Why it matters: According to an article published in Artificial Intelligence Technology and The Law, there has been a steady increase from 2008 to 2017 in issued patents in fields such as artificial intelligence, neural networks, and machine learning. It’s easy to fathom that this trend will continue and likely exhibit increasing complexity while requiring less human input into the resultant innovation.
The big picture: The United States Patent and Trademark Office in the Manual of Patent Examining Procedurestates that “The threshold question in determining inventorship is who conceived the invention. Unless a person contributes to the conception of the invention, he is not an inventor.”
- A machine named DABUS was recently listed as the inventor on two European patent applications EP18275174.3and EP18275163.6. In both cases, during appeal, the application was rejected for failing to designate an inventor in compliance with the European Patent Convention. These decisions raise a few questions:
- In the absence of machine legal personality, should a company or an otherwise owner of the machine be listed as the inventor? If yes, does listing the owner of the machine (as opposed to the actual machine) as the inventor truly comply with the rule of the various patent offices?
- In a world where machines can be listed as inventors, how do we prevent companies from listing the machine (potentially easier legally because more “control”) and bypassing a true human inventor?

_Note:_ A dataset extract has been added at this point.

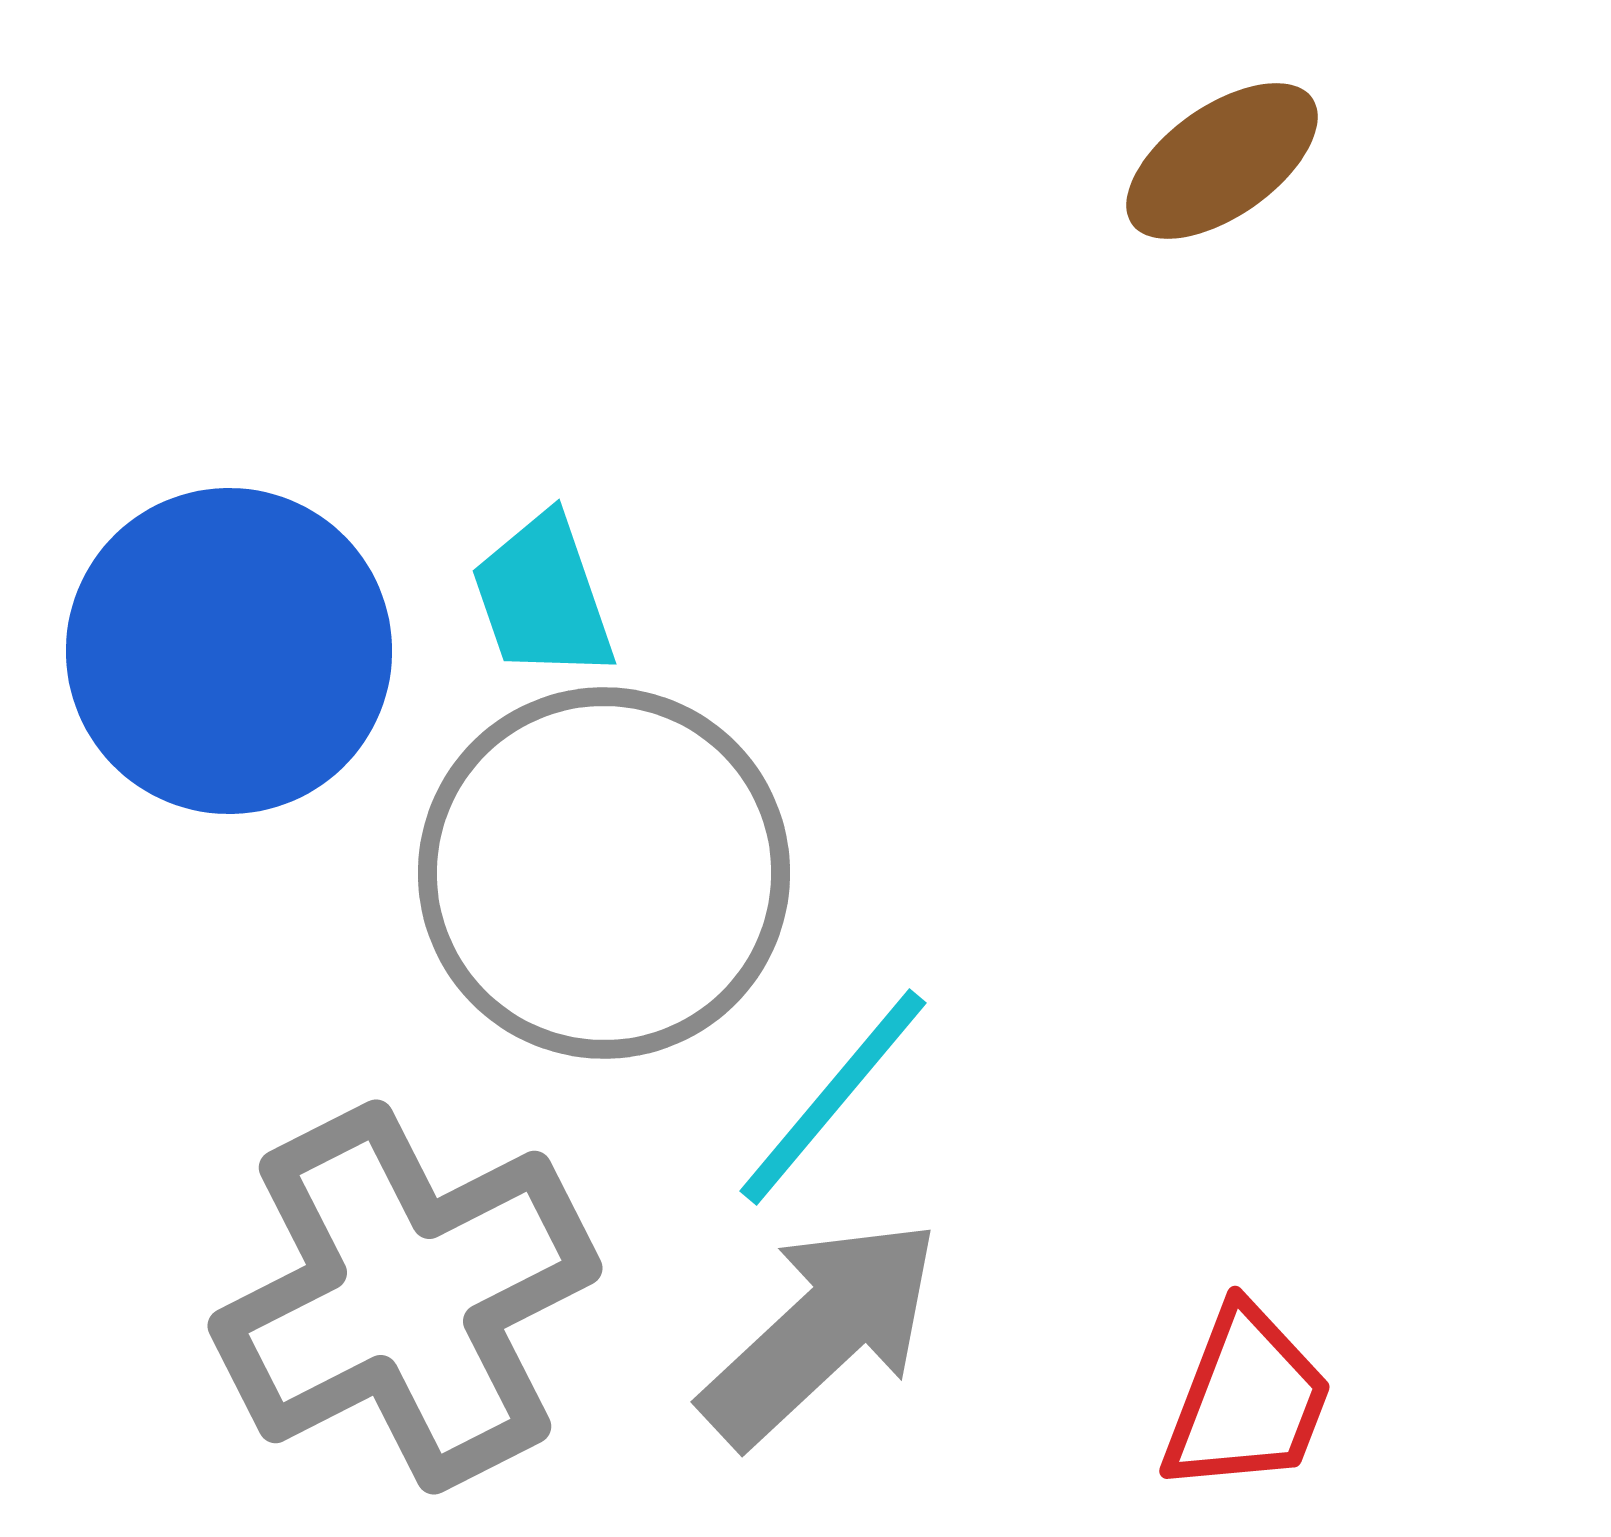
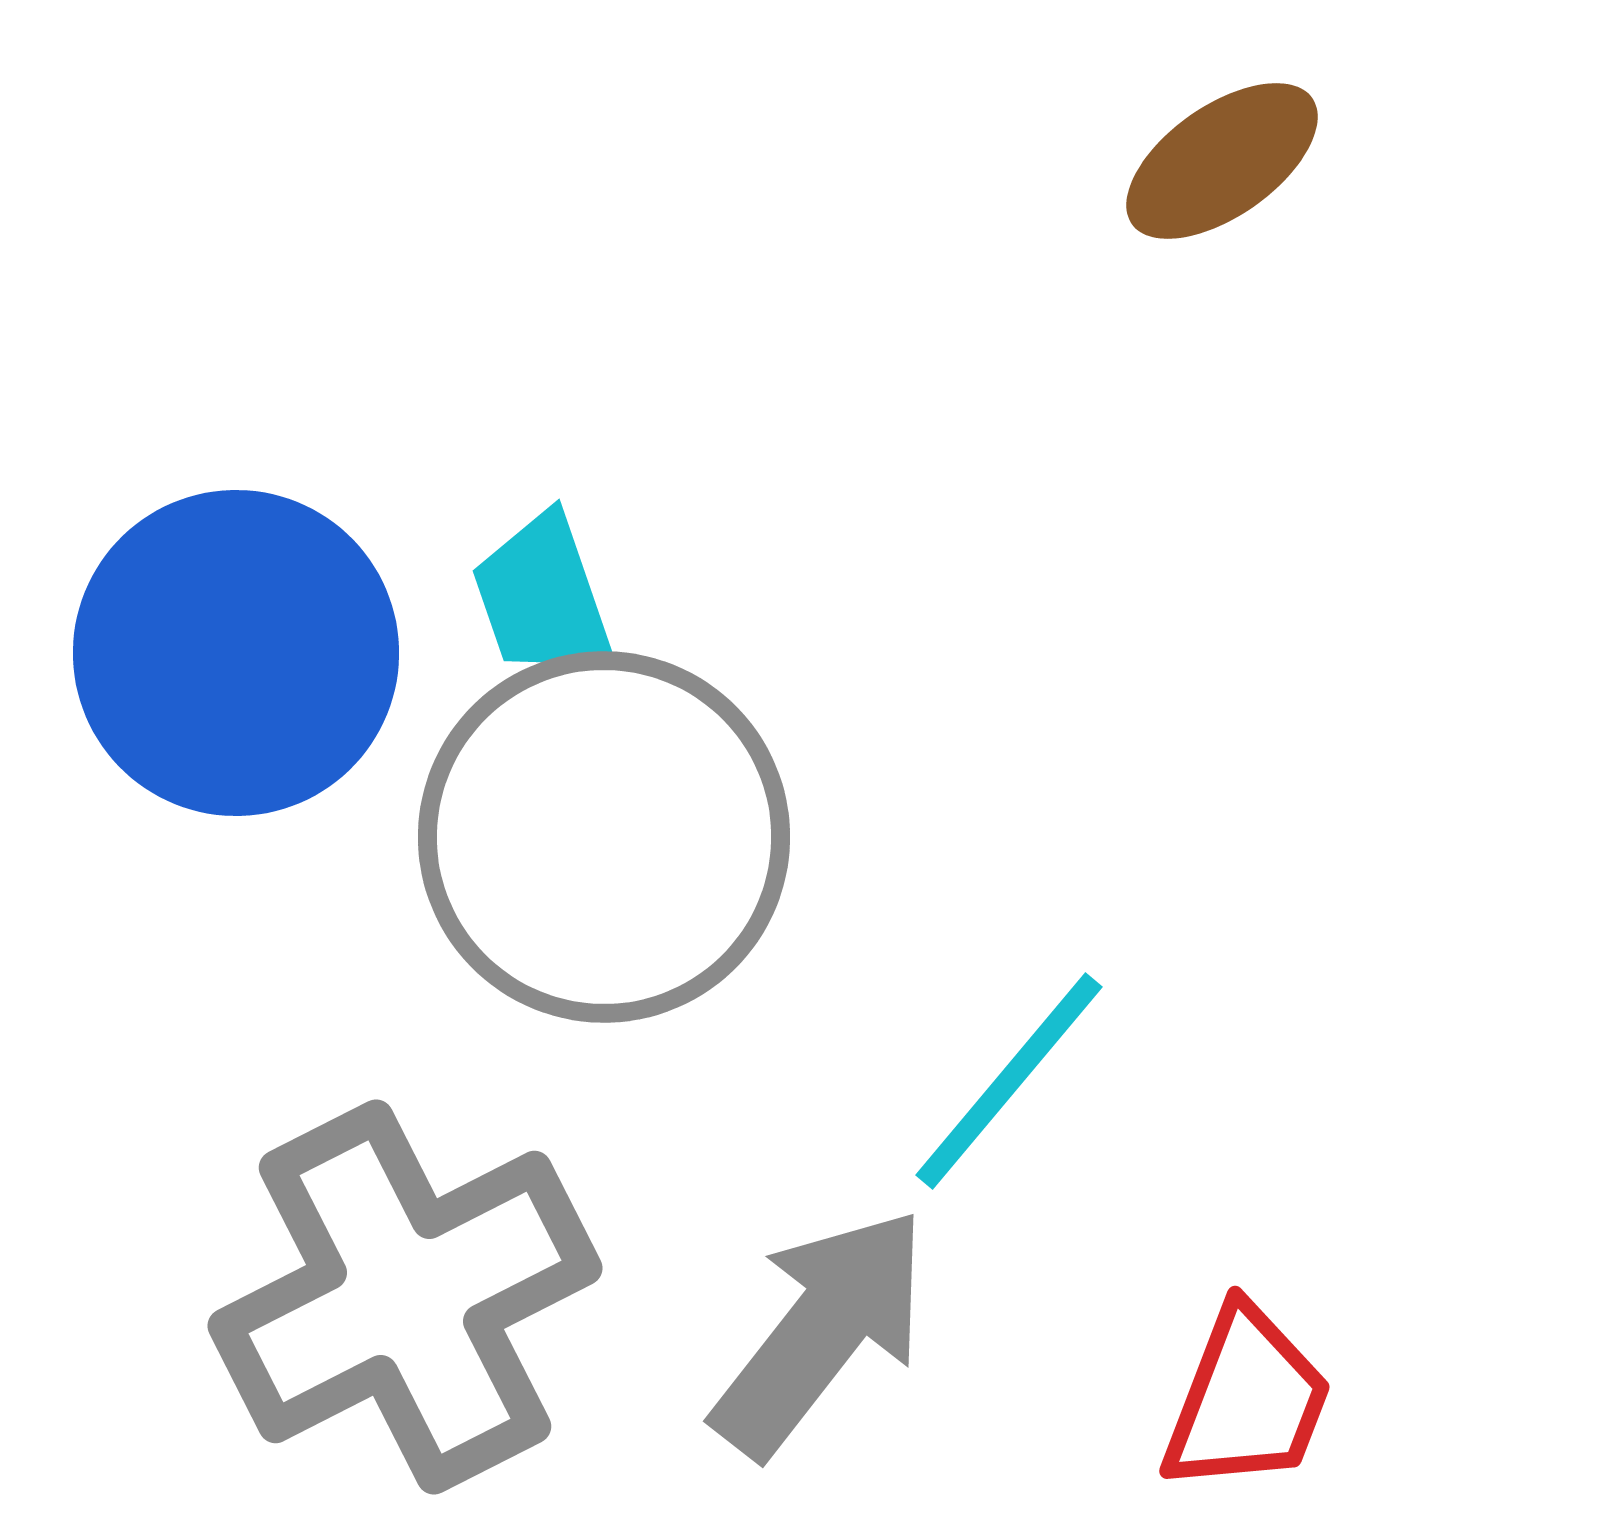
blue circle: moved 7 px right, 2 px down
gray circle: moved 36 px up
cyan line: moved 176 px right, 16 px up
gray arrow: rotated 9 degrees counterclockwise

- What do the frameworks look like for determining machine inventorship?
- There is huge upside for machine-driven innovation in fields such as drug discovery, pathology, diagnostics, and big data analytics. However, at least for drug discovery and related disciplines, human intervention in the innovation process remains critical for identifying synthesizable, efficacious, and safe compounds.
The bottom line: So at least for the time being, the answer to this question while important, lacks urgency and depends on more thought and information.